Category: "SDG&E"

02/17/21

  08:47:00 am, by Jim Jenal - Founder & CEO   , 927 words  
Categories: All About Solar Power, SCE, Residential Solar, Ranting, SDG&E, Net Metering

The Battle to Preserve Net Metering is Underway - Time to Fight!

TL;DR - We need your help to preserve net metering - Sign the Petition!

Run on Sun has been installing grid-tied solar power system since 2007, and one constant in all of that time has been the hostility towards such system evinced by the Investor-Owned Utilities (IOUs): SCE, PG&E and SDG&E. Nowhere is that hostility on clearer display than it has been in their efforts to erode, if not eliminate altogether, net metering.  But now, with the IOUs lobbying for the creation of Net Metering 3.0, the battle for the survival of net metering is about to be joined in earnest.  If your right to put solar on your home or business is to be preserved, we are going to need all of you to join the fight.  Here’s our take…

What is Net Metering?

Net Energy Metering (NEM) or just net metering for short, is the basis by which a solar system provides the owner with a significant portion of their financial benefit.  Solar systems on a clear, sunny day produce energy that follows a normal distribution, with the peak energy production occurring around solar noon, and rolling off in a typical “bell curve” on either side.  That energy saves the system owner money twice: first, by directly offsetting the energy usage of the home or business, but secondly, by allowing the excess energy to be exported back to the grid for retail credit.  That retail credit is then applied against energy imported from the grid to power loads at night or on cloudy days.  At the end of the billing cycle, those two values - the amount of energy imported versus the amount of energy exported - are “netted” out, and if the amount imported is greater than what was exported, the difference is charged to the customer.  Conversely, if more energy is exported than imported, the customer has a credit for that period that can be carried forward.

Of course, the energy exported to the grid for which the net metering customer gets credit doesn’t disappear - the utility sells it to another customer for that full retail value.  Moreover, because that energy did not have to be transported from far-off generation facilities, there is less demand to build expensive infrastructure like high-voltage transmission lines - you know, like the lines that have sparked deadly wildfires in the past few years.

So you might think that net metering would be a win-win for everyone - solar clients get a greater financial incentive to foot the bill for installing energy generation systems and the utility gets additional energy without incurring the costs of building or maintaining them.  But you would be wrong.  You see, IOUs don’t make money selling energy.  They make money building things.  In fact, in a stunningly perverse incentive structure, the IOUs get a guaranteed return on investment of 10% for every dollar they spend building stuff: generation plants, transmission lines, etc.  So they see the growth of solar, particularly rooftop solar, as a threat to their antiquated business model, and the best tool at their disposal is to take as big a bite out of net metering as possible.

Where are We Today and Where are the IOUs Trying to Go?

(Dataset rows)
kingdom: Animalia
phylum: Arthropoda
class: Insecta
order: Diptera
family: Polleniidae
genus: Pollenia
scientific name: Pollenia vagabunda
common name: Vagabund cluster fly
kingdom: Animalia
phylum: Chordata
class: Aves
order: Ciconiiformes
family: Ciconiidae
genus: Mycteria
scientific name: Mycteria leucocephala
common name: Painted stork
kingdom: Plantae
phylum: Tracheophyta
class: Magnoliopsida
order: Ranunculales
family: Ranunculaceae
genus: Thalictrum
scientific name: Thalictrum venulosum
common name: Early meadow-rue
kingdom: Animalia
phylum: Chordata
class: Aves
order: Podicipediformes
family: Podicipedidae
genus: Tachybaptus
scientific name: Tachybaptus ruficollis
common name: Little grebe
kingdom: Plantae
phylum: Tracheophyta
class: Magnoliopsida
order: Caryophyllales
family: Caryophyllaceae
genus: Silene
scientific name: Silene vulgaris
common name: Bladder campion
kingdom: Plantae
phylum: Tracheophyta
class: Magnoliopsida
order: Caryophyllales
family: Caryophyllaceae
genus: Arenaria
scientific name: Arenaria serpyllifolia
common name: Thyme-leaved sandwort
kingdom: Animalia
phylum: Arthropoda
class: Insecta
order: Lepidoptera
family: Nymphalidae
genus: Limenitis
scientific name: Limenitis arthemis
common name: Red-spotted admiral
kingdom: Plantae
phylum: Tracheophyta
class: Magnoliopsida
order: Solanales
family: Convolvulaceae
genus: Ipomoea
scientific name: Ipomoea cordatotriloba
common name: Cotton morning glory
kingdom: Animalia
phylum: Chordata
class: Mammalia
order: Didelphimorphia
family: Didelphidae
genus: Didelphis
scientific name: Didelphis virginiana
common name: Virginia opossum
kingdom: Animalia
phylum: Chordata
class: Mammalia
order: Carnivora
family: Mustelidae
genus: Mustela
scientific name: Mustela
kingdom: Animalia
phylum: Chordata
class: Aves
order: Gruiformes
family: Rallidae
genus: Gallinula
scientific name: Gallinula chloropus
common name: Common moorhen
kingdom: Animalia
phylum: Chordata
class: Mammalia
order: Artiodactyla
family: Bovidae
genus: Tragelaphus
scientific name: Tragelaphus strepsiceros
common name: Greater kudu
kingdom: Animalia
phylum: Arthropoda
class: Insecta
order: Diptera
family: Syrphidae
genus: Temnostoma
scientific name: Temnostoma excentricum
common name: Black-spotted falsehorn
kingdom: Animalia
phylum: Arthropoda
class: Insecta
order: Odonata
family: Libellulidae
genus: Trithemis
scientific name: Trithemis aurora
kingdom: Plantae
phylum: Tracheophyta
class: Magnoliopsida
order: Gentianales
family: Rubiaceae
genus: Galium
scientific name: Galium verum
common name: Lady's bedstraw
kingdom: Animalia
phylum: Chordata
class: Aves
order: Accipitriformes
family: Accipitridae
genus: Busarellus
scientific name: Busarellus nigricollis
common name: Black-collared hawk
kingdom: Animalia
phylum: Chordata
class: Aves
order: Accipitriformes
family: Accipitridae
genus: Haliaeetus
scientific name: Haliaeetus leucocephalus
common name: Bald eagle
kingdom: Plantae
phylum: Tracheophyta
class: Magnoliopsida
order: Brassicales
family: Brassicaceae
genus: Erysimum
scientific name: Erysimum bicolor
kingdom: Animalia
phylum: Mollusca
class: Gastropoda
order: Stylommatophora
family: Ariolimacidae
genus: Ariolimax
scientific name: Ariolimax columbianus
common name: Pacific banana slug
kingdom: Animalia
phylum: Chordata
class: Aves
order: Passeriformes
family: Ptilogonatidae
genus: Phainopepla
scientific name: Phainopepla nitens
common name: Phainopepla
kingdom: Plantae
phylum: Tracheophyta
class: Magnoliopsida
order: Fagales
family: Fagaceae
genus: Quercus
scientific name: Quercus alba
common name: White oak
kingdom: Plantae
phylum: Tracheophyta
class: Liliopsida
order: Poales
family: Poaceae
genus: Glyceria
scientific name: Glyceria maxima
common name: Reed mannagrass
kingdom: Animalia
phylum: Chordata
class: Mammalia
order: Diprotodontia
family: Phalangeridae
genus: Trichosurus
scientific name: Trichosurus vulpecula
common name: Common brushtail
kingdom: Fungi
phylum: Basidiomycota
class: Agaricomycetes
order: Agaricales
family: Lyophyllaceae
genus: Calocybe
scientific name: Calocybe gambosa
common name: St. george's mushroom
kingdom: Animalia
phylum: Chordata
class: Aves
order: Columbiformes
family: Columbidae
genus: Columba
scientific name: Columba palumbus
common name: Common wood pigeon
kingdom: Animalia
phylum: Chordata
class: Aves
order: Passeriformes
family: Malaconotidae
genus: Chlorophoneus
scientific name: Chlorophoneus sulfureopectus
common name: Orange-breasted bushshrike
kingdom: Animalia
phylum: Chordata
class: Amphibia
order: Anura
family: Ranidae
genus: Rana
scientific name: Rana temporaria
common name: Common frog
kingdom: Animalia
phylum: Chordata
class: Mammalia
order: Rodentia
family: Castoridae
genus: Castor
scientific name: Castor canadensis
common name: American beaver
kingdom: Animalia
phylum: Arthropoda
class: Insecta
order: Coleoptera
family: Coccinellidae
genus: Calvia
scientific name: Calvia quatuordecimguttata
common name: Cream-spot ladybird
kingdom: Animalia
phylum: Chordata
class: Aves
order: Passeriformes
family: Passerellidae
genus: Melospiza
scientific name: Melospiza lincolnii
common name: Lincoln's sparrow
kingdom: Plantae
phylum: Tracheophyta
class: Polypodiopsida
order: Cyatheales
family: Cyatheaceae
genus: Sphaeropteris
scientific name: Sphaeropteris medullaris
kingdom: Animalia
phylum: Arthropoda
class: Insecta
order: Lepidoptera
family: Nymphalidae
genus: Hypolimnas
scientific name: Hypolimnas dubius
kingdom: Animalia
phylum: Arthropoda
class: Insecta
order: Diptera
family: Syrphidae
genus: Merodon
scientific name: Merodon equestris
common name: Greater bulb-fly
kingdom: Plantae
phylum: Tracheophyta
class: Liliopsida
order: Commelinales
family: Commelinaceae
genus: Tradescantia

(JOB A) According to the net metering post, what guaranteed return on investment do the IOUs receive for every dollar they spend building things?
(JOB B) Write the next section of the net metering post, starting right after its final heading.
The lines above play no part in this.

(OUTPUT A) They receive a guaranteed return on investment of 10%.

(OUTPUT B)
The version of net metering described above actually no longer exists with the IOUs, instead, they transitioned to NEM 2.0 a few years ago.  (Municipal utilities, like PWP, still offer full net metering.)  Under that scheme, a one-time interconnection charge was created, along with what are known as Nonbypassable Charges, which require their customer to pay a relatively small amount for every kilowatt hour of energy imported, even if that energy is actually offset by exported production.  The real kicker was that all solar customers in IOU territory were switched to Time-of-Use rates that made the value of exported solar lower, and energy imported from 4-9 significantly more expensive.

But now, heading into NEM 3.0, the IOUs are going all in!  A recent report by the consulting firm E3 was released by the CPUC and it highlights some options for changing net metering that would seriously impact the value of solar.  In particular, the report proposes fixed monthly charges of between $50 and $70 for all solar customers, combined with a “grid access charge” each month of between $5-$7/kW installed!  That means that under the best case scenario of their proposals, a residential customer with a 4 kW solar system installed would pay an extra $70 per month, every month, just because they have solar - that they paid for - on their home!  That is an $840/year penalty for going green! 

If that doesn’t make you see red, nothing will!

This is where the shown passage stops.